PAGE TEXT: Begin

After you create a Trino cluster in the E-MapReduce (EMR) console, you must configure the cluster before you can use it. This topic describes how to configure connectors and a metadata storage center for data in data lakes to use the Trino cluster that you created.
Background information
To use the Trino service, you can create a DataLake cluster, custom cluster, or Hadoop cluster with the Trino service deployed or create a Trino cluster in the EMR console. A Trino cluster has the following features:
Allocates exclusive resources to Trino. This way, other services can hardly affect the Trino service.
Supports auto scaling.
Supports the analysis of data in data lakes and real-time data warehousing.
Stores no data.
Hudi and Iceberg are not processes and do not occupy cluster resources.
If Hue and JindoData or SmartData are no longer used, you can stop the services.
To use a Trino cluster, you must create a DataLake cluster, custom cluster, or Hadoop cluster first or use an existing DataLake cluster, custom cluster, or Hadoop cluster as a data cluster.
After you create a Trino cluster, you need to perform the following operations:
Optional. Configure a metadata storage center for data in data lakes.
If the Metadata parameter is not set to DLF Unified Metadata for the data cluster, you can skip the configurations in this section.
Configure connectors
This section describes how to configure query objects in the connectors that you want to use. In this example, a Hive connector is used.
Go to the Services tab.
Log on to the EMR console. In the left-side navigation pane, click EMR on ECS.
In the top navigation bar, select the region where your cluster resides and select a resource group based on your business requirements.
On the EMR on ECS page, find the desired cluster and click Services in the Actions column.
On the Services tab, find the Trino service and click Configure.
Modify parameters.
On the Configure tab, click hive.properties.
Change the value of the hive.metastore.uri parameter to the value of the hive.metastore.uri parameter that is configured for the Trino service deployed in your data cluster.
Save the configuration.
Click Save.
In the dialog box that appears, configure the parameters and click Save.
Make the configuration take effect.
Click Deploy Client Configuration.
In the dialog box that appears, configure the parameters and click OK.
In the Confirm message, click OK.
Restart the Trino service. For more information, see Restart a service.
Configure host information.
ImportantIf all the data that you want to query is stored in Object Storage Service (OSS) or the Location parameter is configured when you execute the CREATE TABLE statement, you do not need to configure host information.
Some Hive tables may be stored in the specified default directory. When you query data that is stored in your data cluster, you must configure the host information of the master node of your data cluster for each node in the Trino cluster to make sure that you can read data from the tables in the query process.

PAGE TEXT: End

INSTRUCTIONS ->
A) Decide whether each statement agrees with the Trino cluster setup text, answering yes or no and quoting the words that settle it: (i) A Trino cluster stores data. (ii) Hudi and Iceberg take up cluster resources. (iii) A Trino cluster supports auto scaling.
B) Please continue the Trino cluster setup text, starting after its final sentence.
These items have no connection to the Trino cluster setup text.

MATERIAL SHOWN: Begin

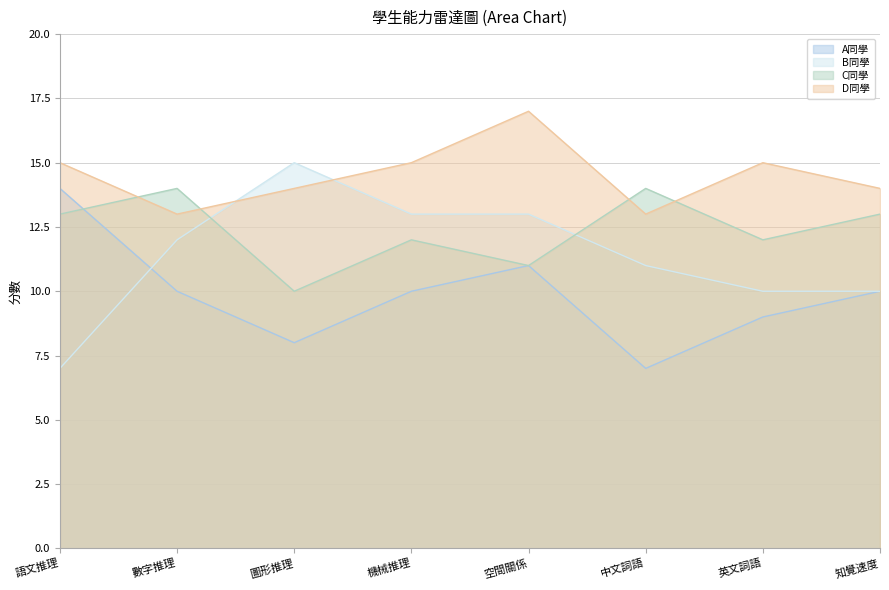

What is the value of the D同學 point at the 1st from the left?

15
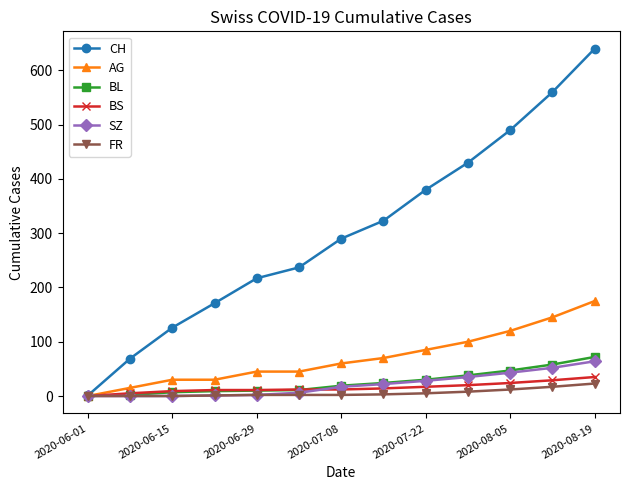

Which series has the widest spread of values?

CH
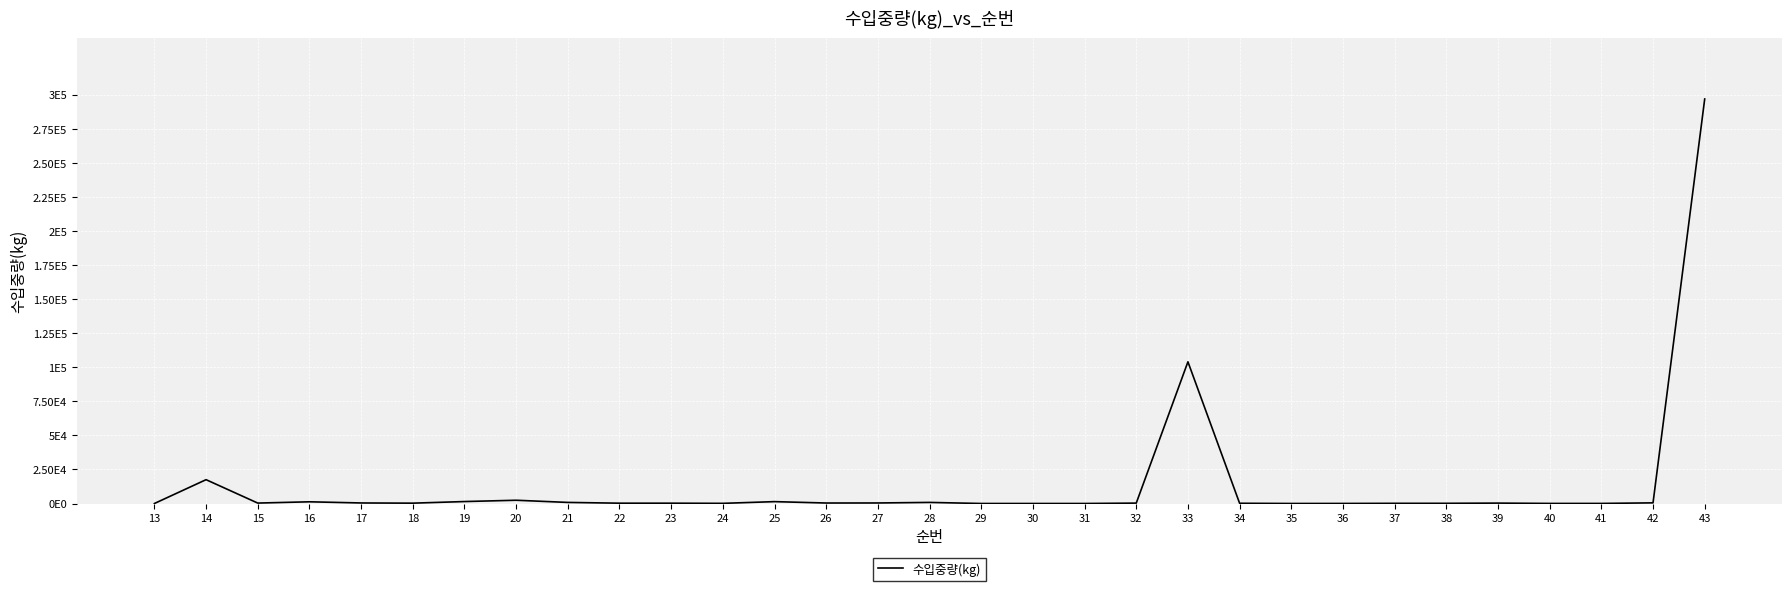

Is it true that the value at 15 is 321?

True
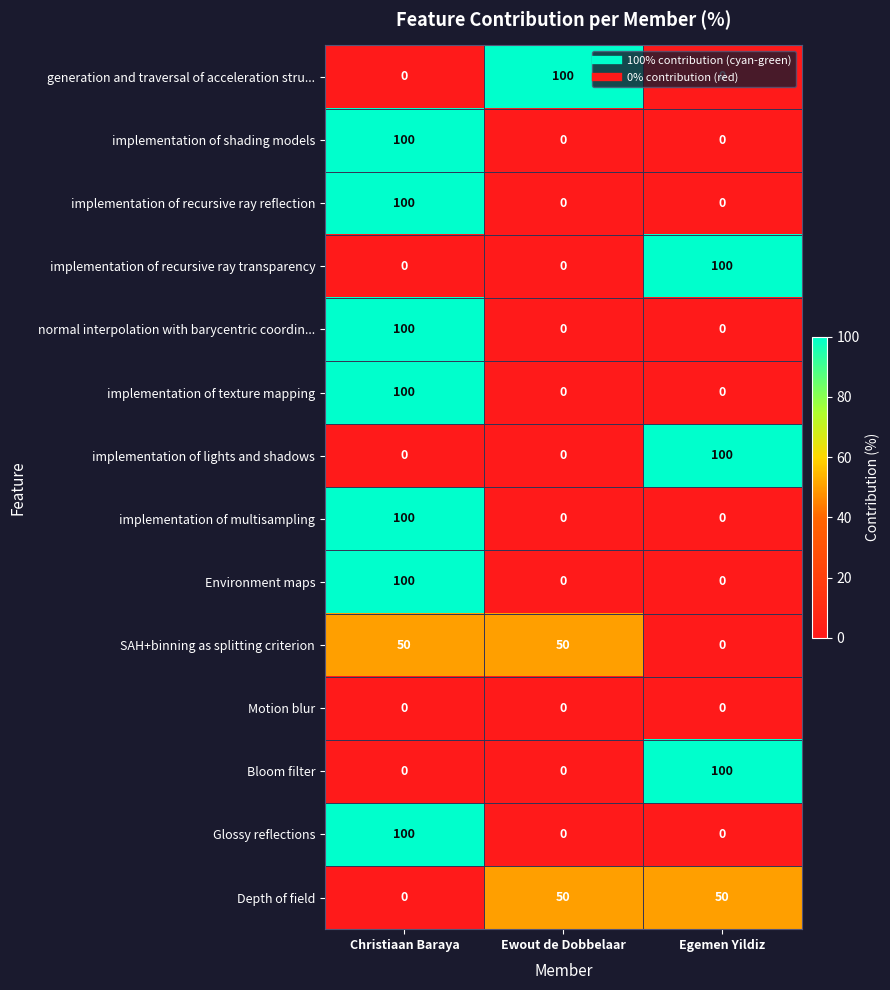

What is the maximum value shown in the chart?

100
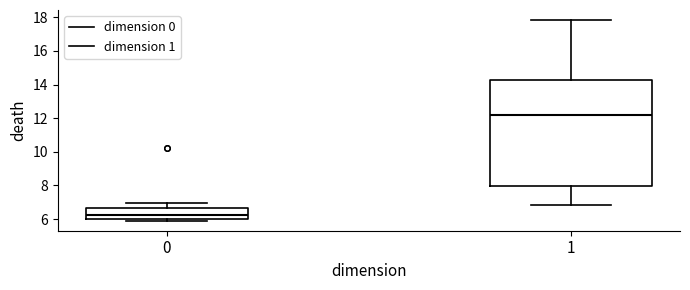

Reading left to right, transcribe this box plot: for each box, give where its median line is, the range the box spans, and where its two whiskers end, as read against the y-axis. The values are not printed on the chart, so give them approximately, as read against the axis.

0: median 6.2, box 6.0 to 6.6, whiskers 6.0 (just below the box's lower edge) to 7.0
1: median 12.2, box 8.0 to 14.2, whiskers 6.8 to 17.8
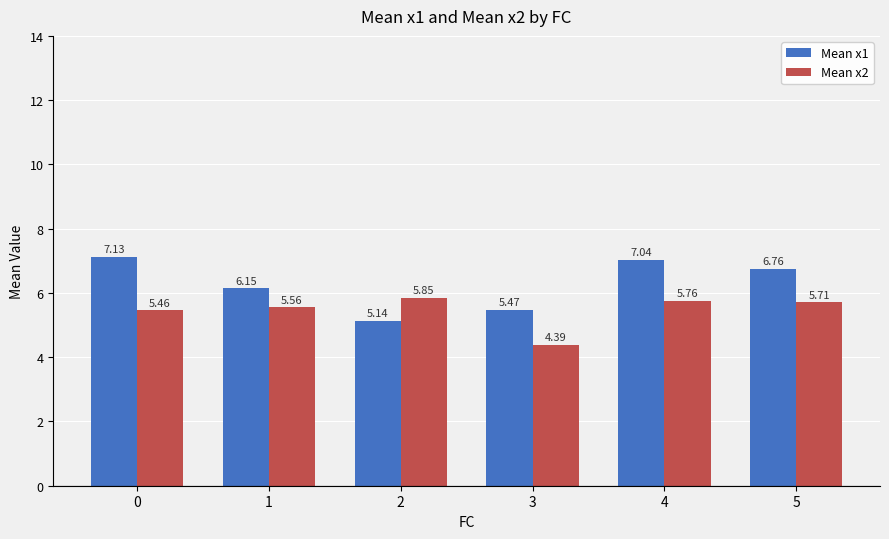

Rank the series by their average value, from highest to lowest.

Mean x1, Mean x2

MATERIAL SHOWN: End

ANSWERS FOR EACH ITEM ->
A)
(i) No: "Stores no data."
(ii) No: "Hudi and Iceberg are not processes and do not occupy cluster resources."
(iii) Yes: "Supports auto scaling."

B)
Method 1: Log on to the EMR console and add a cluster script or a bootstrap action to configure the host information. For more information, see Manually run scripts or Manage bootstrap actions. We recommend that you use this method.
Method 2: Directly modify the hosts file. Perform the following steps:
Obtain the internal IP address of the master node of your data cluster. To view the internal IP address of the master node, perform the following steps: Go to the Nodes tab of your data cluster in the EMR console. Find the master node group and click the icon.
Log on to your data cluster. For more information, see Log on to a cluster.
Run the
hostname
command to obtain the hostname of the master node.For example, the hostname is in one of the following formats:
Hadoop cluster: emr-header-1.cluster-26****
Other types of clusters: master-1-1.c-f613970e8c****
Log on to the Trino cluster. For more information, see Log on to a cluster.
Run the following command to edit the hosts file:
vim /etc/hosts
Add the following content to the end of the hosts file:
Add the internal IP address and hostname of the master node of your data cluster to the hosts file that is stored in the /etc/ directory of each node of the Trino cluster.
Hadoop cluster
192.168.**.** emr-header-1.cluster-26****
Other types of clusters
192.168.**.** master-1-1.c-f613970e8c****
Configure a metadata storage center for data in data lakes
A metadata storage center for data in data lakes can be automatically configured when you create an EMR cluster of V3.45.0 or a later minor version, or V5.11.0 or a later minor version.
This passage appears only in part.